# EXERCISE REQUIREMENTS:
1. According to the passage on fading the public, which two variables should you consider when identifying an unbalanced market?
2. Transcribe the passage on fading the public from "Fading the public is similar" to "they were backing.".

# SOURCE DOCUMENT:
--------------------

What is Fading the Public?

Fading the public is betting against uninformed gamblers that have placed more wagers on one side than the other, while the actual money bet on each side is about the same. The imbalance in the number of wagers versus the amount of money bet offers an opportunity to go against the crowd.

It’s likely many backing the favorite side are doing so for sentimental or emotional reasons. This might artificially make the side more of a favorite than it actually is. Therefore, backing the other side – going against the public – is actually the better bet and potentially more profitable.

Like Contrarian Short Selling

Fading the public is similar to short selling an overvalued stock. This happened quite a bit during the dot-com bubble that took place from the late 1990s to 2000. Novice investors frantically bought any and every internet startup that went public, hoping to become rich in the process.

In reality, these stocks quickly became overvalued. The crowd that was chasing them ignored obvious signs that these businesses were unlikely to last. In stepped experienced short sellers, profiting as the stocks rapidly lost value. The short sellers effectively faded the public, profiting when uninformed investors didn’t realize the true value of the companies they were backing.

The same thinking can be applied to sports betting. When you can identify a betting market with a number of wagers irrationally backing a favorite, you can then fade the public by taking the underdog.

Unbalanced Markets

You’ll need to identify an unbalanced market before you decide to fade the public. There are two variables to consider: 1) The number of wagers on each side and 2) The amount of money on each side.

--------------------

# DATASET EXCERPT:
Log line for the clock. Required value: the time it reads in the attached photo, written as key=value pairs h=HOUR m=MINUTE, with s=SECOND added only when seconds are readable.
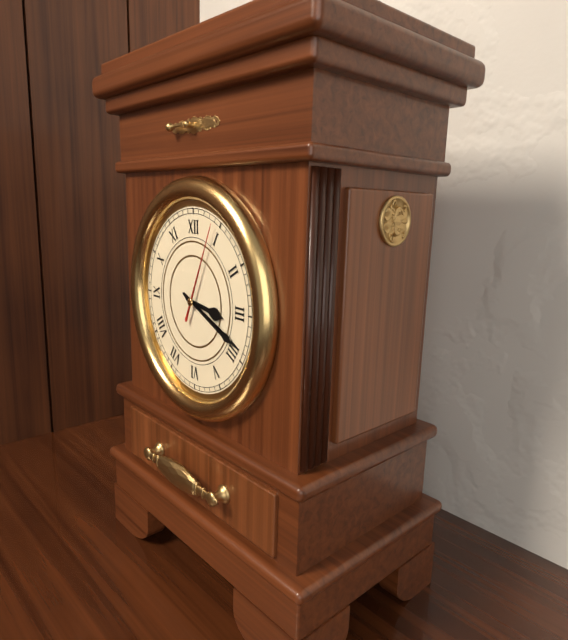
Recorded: h=3 m=19 s=4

--------------------

# THE SOLUTIONS:
1. The number of wagers on each side and the amount of money on each side.

2.
Fading the public is similar to short selling an overvalued stock. This happened quite a bit during the dot-com bubble that took place from the late 1990s to 2000. Novice investors frantically bought any and every internet startup that went public, hoping to become rich in the process.

In reality, these stocks quickly became overvalued. The crowd that was chasing them ignored obvious signs that these businesses were unlikely to last. In stepped experienced short sellers, profiting as the stocks rapidly lost value. The short sellers effectively faded the public, profiting when uninformed investors didn’t realize the true value of the companies they were backing.